A Forte dei Marmi, in un’immagine quasi felliniana «la spiaggia in questo mese è quasi deserta: la sabbia è liscia, sembra il pavimento di una sala da ballo» e pochi giorni dopo, ad Ischia «esco dal mio albergo. Piove ancora un poco. Sono solo. Solo, e porto in giro i miei due occhi, più ingenui e contenti di quel che credessi. Solo: io e Ischia. Io e migliaia di cose, migliaia di persone. Tutto nuovo». Incontra Visconti «che mi porta un po’ a girare “sono stato uno dei primi a scoprirla - mi dice - Vengo qui da quattordici anni”. Ne è fiero. E ha ragione. Ischia è un posto dolcissimo, dove si vive senza nessuna fatica».



A Capri, nella grotta Azzurra «si ha l’impressione di galleggiare su una lastra di luce», a Taranto «per le lunghe vie parallele al mare si vedono scritte come “Dio aiutaci!”», le femmine «sono piccoline piccoline, nere, come vermetti, ma già un po’ gonfie di anche, benché magari adoloscenti, con gli occhi neri affumicati, misteriosi e insipidi. Loro ignorano tutto: sguazzano nell’acquetta a loro riservata, bassa, blu, e pensano al loro futuro di madri, dopo la breve tragedia dell’amore, che sta per venire».



C’è la Riccione delle sue villeggiature di ginnasiale, quando «ciò che capitava era sempre un messaggio, o aveva un significato puro e pieno», la Caorle che lo fa imbestialire «chi è quell’idiota, delinquente che ha permesso che si intonacassero tutte le case di nuovo, col colore della cacca dei bambini?».

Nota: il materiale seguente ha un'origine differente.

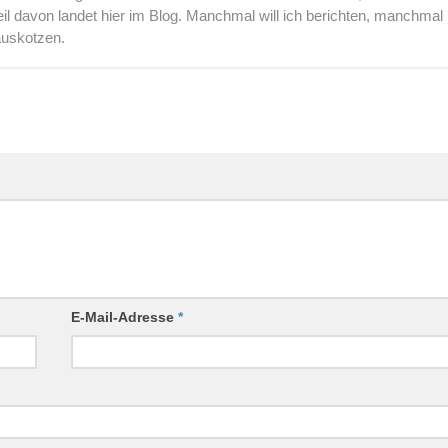
l davon landet hier im Blog. Manchmal will ich berichten, manchmal
auskotzen.
E-Mail-Adresse
*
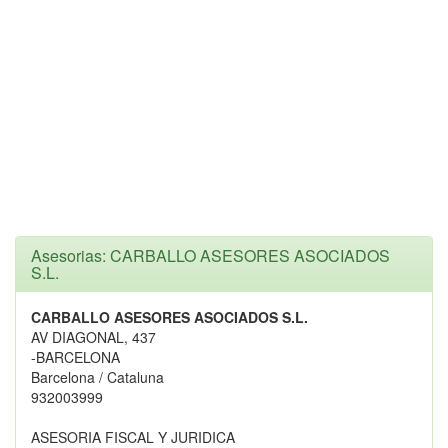
Asesorias: CARBALLO ASESORES ASOCIADOS
S.L.
CARBALLO ASESORES ASOCIADOS S.L.
AV DIAGONAL, 437
-BARCELONA
Barcelona / Cataluna
932003999
ASESORIA FISCAL Y JURIDICA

La descrizione della Festa per Mister 1959 è una pura pellicola pasoliniana così come i guaglioni napoletani ricordano da vicino i suoi ragazzi di vita mentre a Posillipo cantano «’Na frangetella ’e nuvole/’na vranca ’e stelle chiare». In La lunga strada di sabbia Pasolini s’incanta e incanta, vorrebbe urlare a tutti quello che ha appreso, quell’Italia che ha avuto il privilegio di raccontare...«Ma mi occorrerebbe un libro - scrive il poeta - perché non è successo niente: sono successe solo quelle cose che appartengono solo alla vita, e muoiono dopo cinque minuti».